In 1999–2000 she averaged 18.5 points and 10.7 rebounds for Gdynia in FIBA EuroLeague play. She was named Most Valuable Player of the Polish League Finals of the 1999–2000 season. In 1999, she was also named the best female basketball player in Europe by the Italian sports magazine La Gazzetta dello Sport. Dydek was chosen as Poland's Sports Woman of the Year and was a member of the Poland women's national basketball team until 2007, winning the EuroBasket Women 1999. She helped lead Gdynia to runner-up finishes in the FIBA EuroLeague in 2002 and 2004.

===WNBA===
Dydek made her first trip to the United States in May 1998 for WNBA pre-draft camp. Dydek was drafted 1st overall in the 1998 WNBA draft by the Utah Starzz (the franchise was subsequently transferred to San Antonio).

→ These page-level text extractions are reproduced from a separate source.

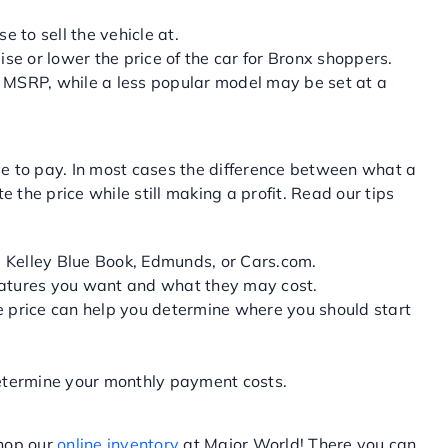
 to sell the vehicle at.
ise or lower the price of the car for Bronx shoppers.
he MSRP, while a less popular model may be set at a
ve to pay. In most cases the difference between what a
the price while still making a profit. Read our tips
e Kelley Blue Book, Edmunds, or Cars.com.
eatures you want and what they may cost.
ce price can help you determine where you should start
 determine your monthly payment costs.
shop our
online inventory
at Major World! There you can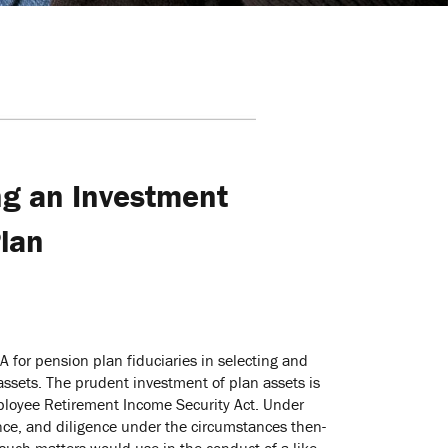
g an Investment
Plan
SA for pension plan fiduciaries in selecting and
assets. The prudent investment of plan assets is
mployee Retirement Income Security Act. Under
ence, and diligence under the circumstances then-
 such matters would use in the conduct of a like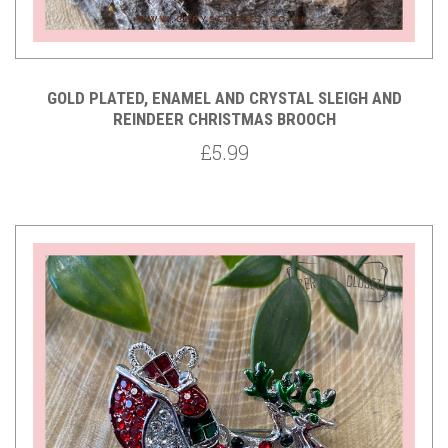
GOLD PLATED, ENAMEL AND CRYSTAL SLEIGH AND
REINDEER CHRISTMAS BROOCH
£5.99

On 16 April 2005, during the 2005 WNBA draft, the San Antonio Silver Stars traded Dydek to the Connecticut Sun in exchange for the Sun's first-round draft pick, Katie Feenstra from Liberty University.

Records held:
- All-time leader in blocks (877), in 323 games
- Leader in season total blocks nine times (1998–2003, 2005–07)
- Leader in season blocks per game eight times (1998–2003, 2006, 2007)
- Most defensive rebounds (214) in 2001

On 3 June 2008, Dydek signed with the Los Angeles Sparks, following time away from basketball due to her pregnancy. She had given birth to her son, David, in April that year.

==Career statistics==

===WNBA===

Source:

====Regular season====

| Year | Team | GP | GS | MPG | FG% | 3P% | FT% | RPG | APG | SPG | BPG | TO | PPG |
|---|---|---|---|---|---|---|---|---|---|---|---|---|---|
| 1998 | Utah | 30° | 30° | 28.0 | .482 | .143 | .732 | 7.8 | 1.8 | 0.5 | 3.8° | 3.6 | 12.9 |
| 1999 | Utah | 32° | 28 | 22.9 | .498 | .350 | .857 | 6.4 | 1.8 | 0.4 | 2.4° | 2.8 | 12.6 |
| 2000 | Utah | 32° | 32° | 24.2 | .445 | .143 | .796 | 5.5 | 1.6 | 0.6 | 3.0° | 2.6 | 9.2 |
| 2001 | Utah | 32° | 32° | 30.3 | .440 | .400 | .798 | 7.6 | 2.0 | 0.8 | 3.5° | 2.8 | 10.9 |
| 2002 | Utah | 30 | 27 | 29.2 | .436 | .250 | .844 | 8.7 | 2.4 | 0.8 | 3.6° | 3.2 | 13.1 |
| 2003 | San Antonio | 34° | 34° | 27.2 | .451 | .000 | .723 | 7.4 | 1.7 | 0.6 | 2.9° | 2.4 | 11.9 |
| 2004 | San Antonio | 34° | 24 | 20.1 | .433 | .500 | .759 | 4.9 | 1.8 | 0.6 | 1.4 | 1.9 | 6.6 |
| 2005 | Connecticut | 31 | 30 | 21.6 | .537 | .500 | .769 | 6.3 | 1.2 | 0.3 | 2.3 | 1.5 | 7.3 |
| 2006 | Connecticut | 34° | 34° | 21.9 | .494 | .250 | .821 | 6.1 | 1.2 | 0.6 | 2.5° | 1.5 | 9.4 |
| 2007 | Connecticut | 32 | 30 | 20.1 | .487 | .400 | .789 | 6.5 | 1.0 | 0.4 | 2.1° | 1.6 | 6.7 |
| 2008 | Los Angeles | 2 | 0 | 7.0 | .400 | – | – | 1.5 | 0.0 | 0.0 | 0.0 | 0.0 | 2.0 |
| Career | 11 years, 3 teams | 323 | 301 | 24.4 | .467 | .295 | .791 | 6.6 | 1.6 | 0.5 | 2.7 | 2.3 | 10.0 |

====Playoffs====

| Year | Team | GP | GS | MPG | FG% | 3P% | FT% | RPG | APG | SPG | BPG | TO | PPG |
|---|---|---|---|---|---|---|---|---|---|---|---|---|---|
| 2001 | Utah | 2 | 2 | 34.5 | .429 | – | .769 | 7.0 | 1.5 | 0.5 | 3.5 | 2.0 | 14.0 |
| 2002 | Utah | 5 | 5 | 34.2 | .400 | .600 | .867 | 8.8 | 2.4 | 0.2 | 3.4 | 3.2 | 12.0 |
| 2005 | Connecticut | 8 | 8 | 18.3 | .376 | 1.000 | .636 | 5.3 | 0.5 | 0.4 | 1.6 | 2.0 | 4.5 |
| 2006 | Connecticut | 5 | 5 | 26.6 | .458 | .000 | .846 | 7.2 | 0.8 | 0.8 | 2.8 | 1.6 | 11.0 |
| 2007 | Connecticut | 3 | 3 | 26.7 | .400 | .500 | .000 | 6.3 | 0.7 | 0.0 | 2.7 | 1.0 | 7.0 |
| 2008 | Los Angeles | 1 | 0 | 1.0 | – | – | – | 1.0 | 0.0 | 0.0 | 0.0 | 0.0 | 0.0 |
| Career | 6 years, 3 teams | 24 | 23 | 25.0 | .412 | .556 | .759 | 6.5 | 1.0 | 0.4 | 2.5 | 2.0 | 8.3 |

==Personal life==
Dydek was married and had two sons. Dydek spoke five languages and her teammates referred to her as "Large Marge".

==Death==
On 19 May 2011, Dydek, at the time pregnant with her third child, collapsed at her home in Brisbane due to cardiac arrest. She was taken by ambulance to a hospital and placed in a medically induced coma. She had been working as a coach for the Northside Wizards in the Queensland Basketball League. She never regained consciousness and died eight days later on 27 May 2011.